[Object state transitions]
::::::::::

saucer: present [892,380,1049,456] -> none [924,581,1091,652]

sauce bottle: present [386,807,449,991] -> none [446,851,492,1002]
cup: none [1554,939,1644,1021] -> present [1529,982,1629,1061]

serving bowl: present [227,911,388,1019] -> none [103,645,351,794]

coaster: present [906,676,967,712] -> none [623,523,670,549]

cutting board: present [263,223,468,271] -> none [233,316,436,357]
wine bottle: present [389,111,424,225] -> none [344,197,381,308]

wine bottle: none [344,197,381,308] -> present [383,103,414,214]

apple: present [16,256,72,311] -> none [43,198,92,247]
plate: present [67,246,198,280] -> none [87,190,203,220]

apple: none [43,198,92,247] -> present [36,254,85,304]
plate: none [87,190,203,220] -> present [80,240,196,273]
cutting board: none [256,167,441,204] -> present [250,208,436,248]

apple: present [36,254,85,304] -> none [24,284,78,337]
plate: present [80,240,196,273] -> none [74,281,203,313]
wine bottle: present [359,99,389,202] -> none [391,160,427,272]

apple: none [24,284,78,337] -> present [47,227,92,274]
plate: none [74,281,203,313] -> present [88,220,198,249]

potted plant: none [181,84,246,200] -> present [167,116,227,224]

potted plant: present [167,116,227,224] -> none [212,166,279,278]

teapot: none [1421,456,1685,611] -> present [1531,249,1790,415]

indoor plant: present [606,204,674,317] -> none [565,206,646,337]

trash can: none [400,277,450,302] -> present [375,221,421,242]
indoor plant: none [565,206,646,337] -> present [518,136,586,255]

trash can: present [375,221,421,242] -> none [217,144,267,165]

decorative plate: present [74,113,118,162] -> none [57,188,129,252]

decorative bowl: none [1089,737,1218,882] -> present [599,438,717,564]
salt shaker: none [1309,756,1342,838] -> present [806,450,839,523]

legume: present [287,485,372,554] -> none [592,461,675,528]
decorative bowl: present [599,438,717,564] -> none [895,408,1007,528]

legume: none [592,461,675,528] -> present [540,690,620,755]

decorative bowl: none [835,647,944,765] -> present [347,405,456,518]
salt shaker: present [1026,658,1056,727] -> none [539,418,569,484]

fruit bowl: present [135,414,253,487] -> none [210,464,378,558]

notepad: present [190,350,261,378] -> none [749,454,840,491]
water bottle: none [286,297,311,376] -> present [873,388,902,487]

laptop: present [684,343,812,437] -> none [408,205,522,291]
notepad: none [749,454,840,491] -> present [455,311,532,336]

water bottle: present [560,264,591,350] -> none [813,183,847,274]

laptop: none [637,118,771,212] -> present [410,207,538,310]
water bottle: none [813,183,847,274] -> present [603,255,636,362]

::::::::::

### [Instructions to follow]
Write out again, exactly, the lines from the start of the entries up to and including the one with "cutting board: present". Nothing else belongs in the reply.

### [Reply]
saucer: present [892,380,1049,456] -> none [924,581,1091,652]

sauce bottle: present [386,807,449,991] -> none [446,851,492,1002]
cup: none [1554,939,1644,1021] -> present [1529,982,1629,1061]

serving bowl: present [227,911,388,1019] -> none [103,645,351,794]

coaster: present [906,676,967,712] -> none [623,523,670,549]

cutting board: present [263,223,468,271] -> none [233,316,436,357]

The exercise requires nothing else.